Stored data
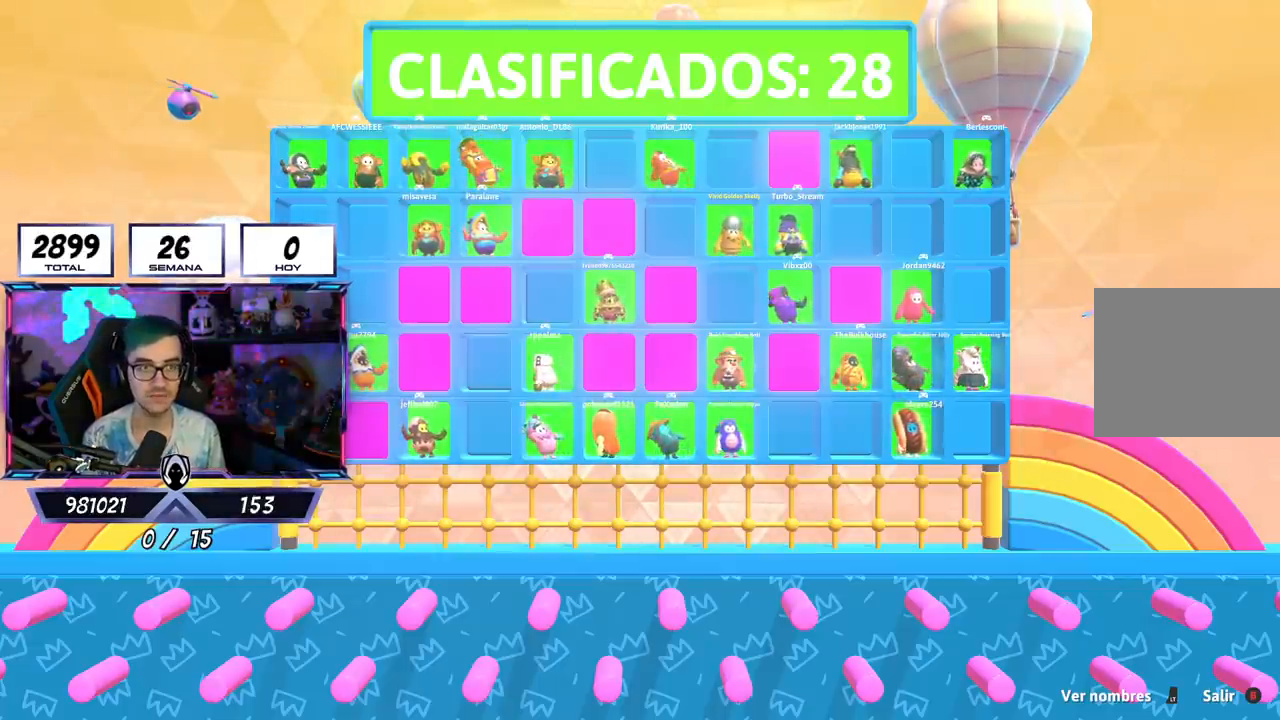
{"buttons": [], "left_stick": "center", "right_stick": "center", "events": []}
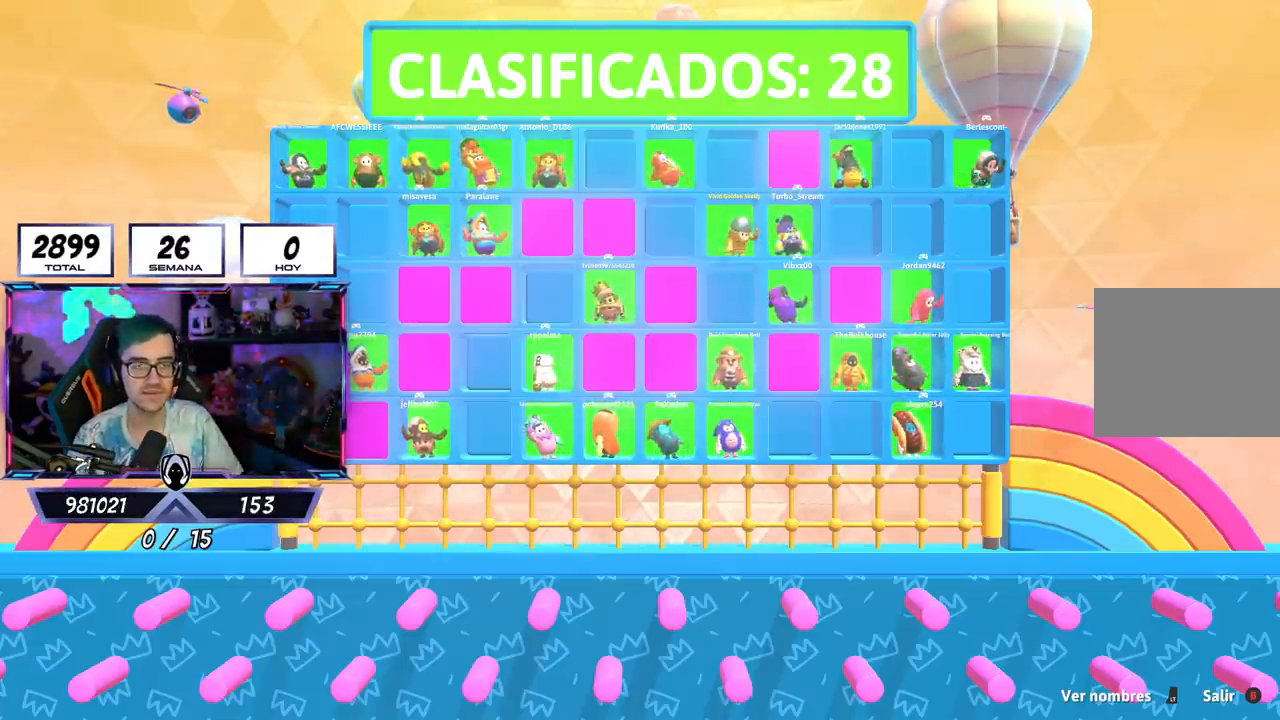
{"buttons": ["L2"], "left_stick": "center", "right_stick": "center", "events": [[100, "L2", "down"], [284, "L2", "up"], [351, "L2", "down"]]}
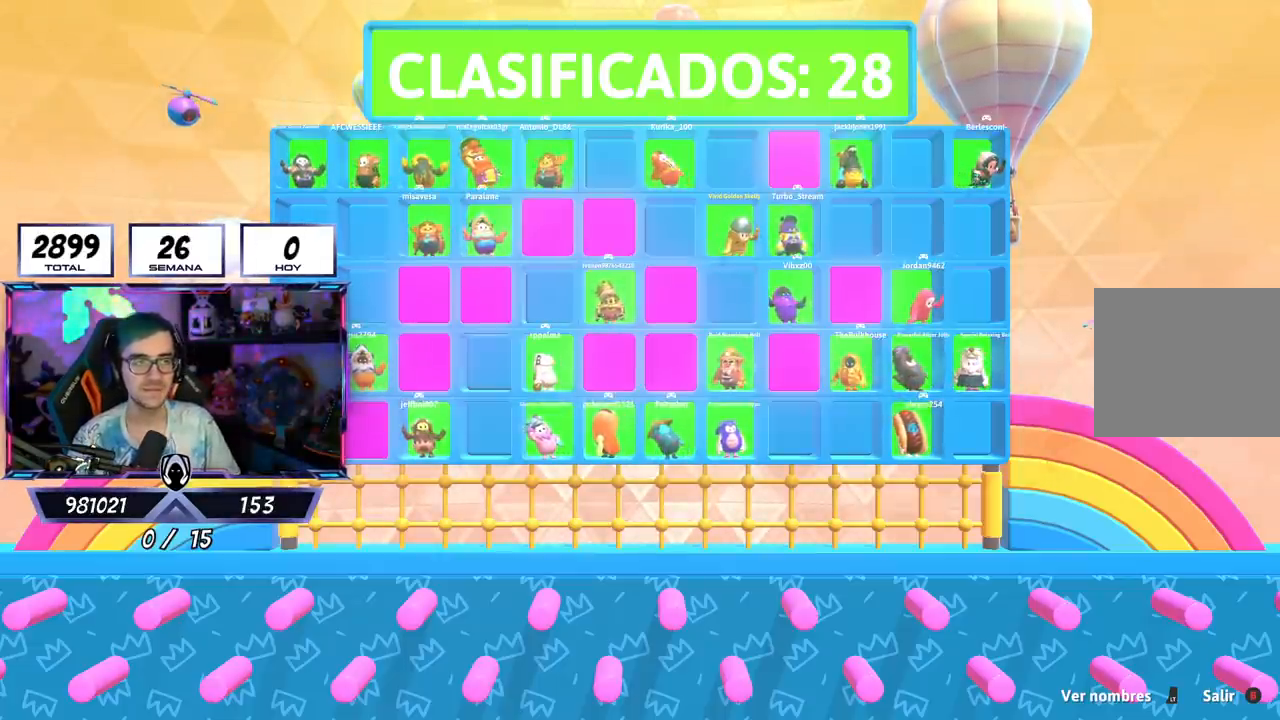
{"buttons": ["L2"], "left_stick": "center", "right_stick": "center", "events": [[16, "L2", "up"], [467, "L2", "down"]]}
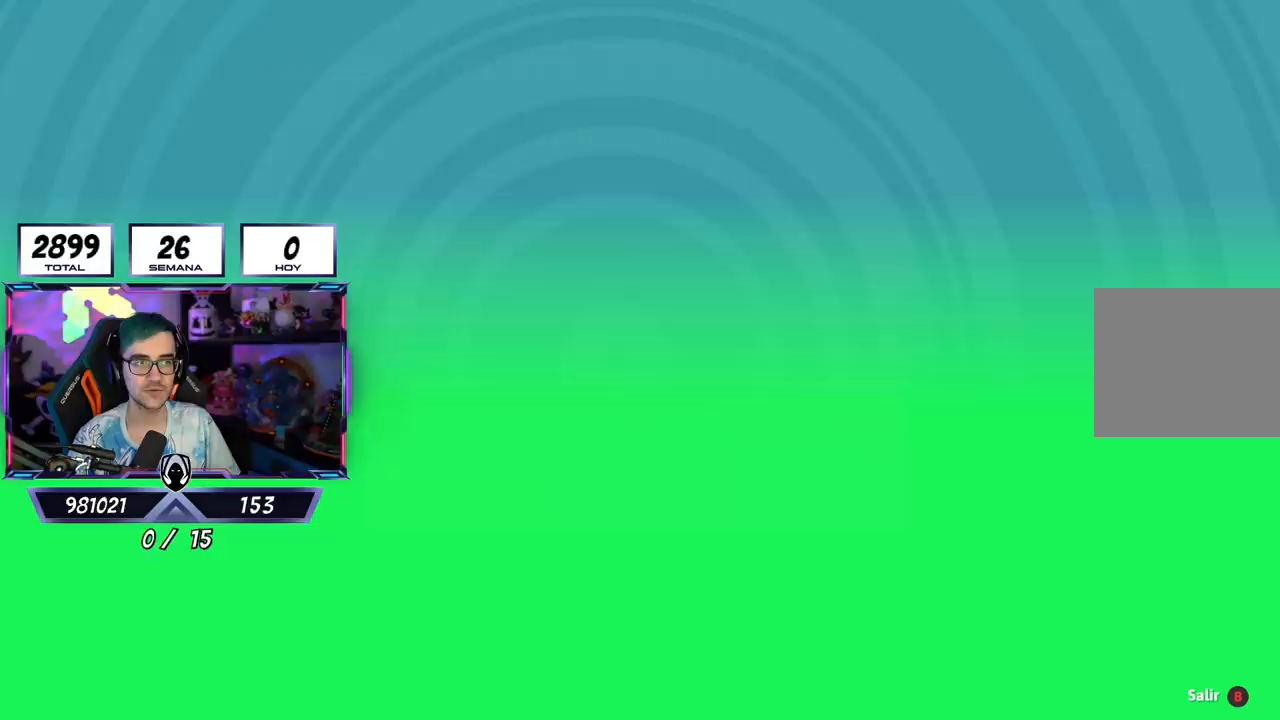
{"buttons": [], "left_stick": "center", "right_stick": "center", "events": [[134, "L2", "up"]]}
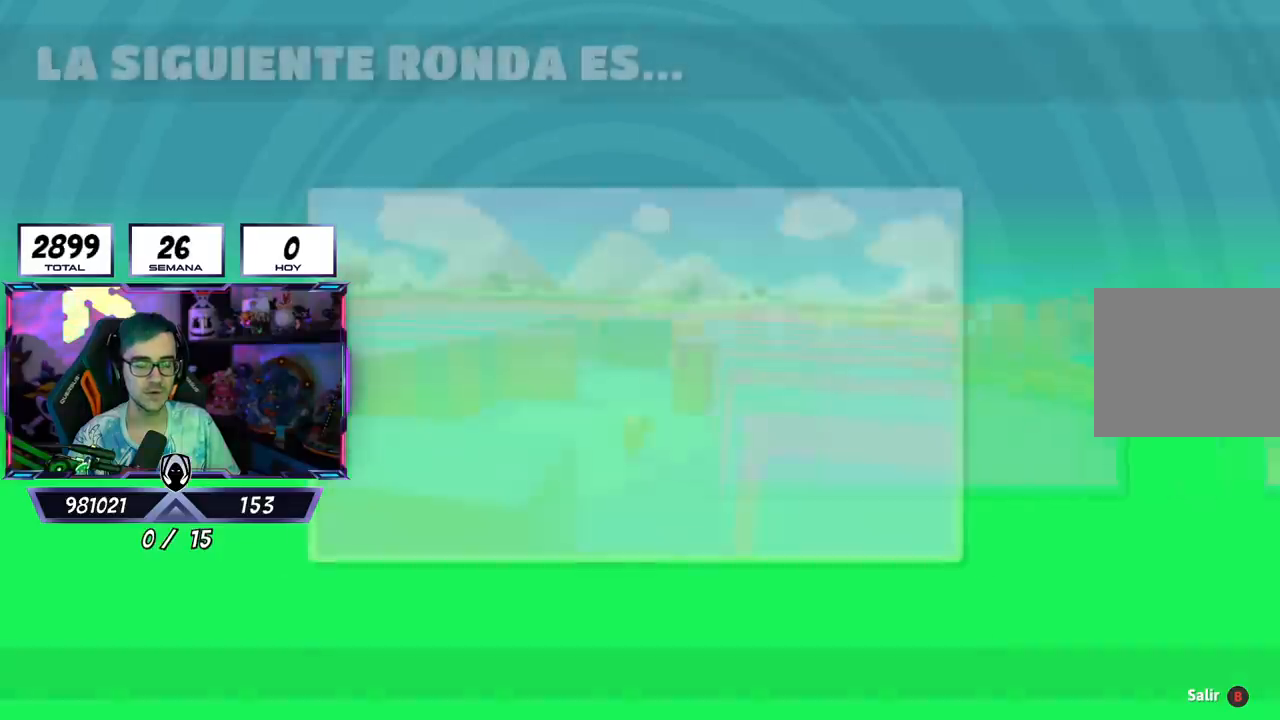
{"buttons": [], "left_stick": "center", "right_stick": "center", "events": []}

== Directions for this task ==
Repeat the preceding records exactly but drop the images.

== Task output ==
{"buttons": [], "left_stick": "center", "right_stick": "center", "events": []}
{"buttons": ["L2"], "left_stick": "center", "right_stick": "center", "events": [[100, "L2", "down"], [284, "L2", "up"], [351, "L2", "down"]]}
{"buttons": ["L2"], "left_stick": "center", "right_stick": "center", "events": [[16, "L2", "up"], [467, "L2", "down"]]}
{"buttons": [], "left_stick": "center", "right_stick": "center", "events": [[134, "L2", "up"]]}
{"buttons": [], "left_stick": "center", "right_stick": "center", "events": []}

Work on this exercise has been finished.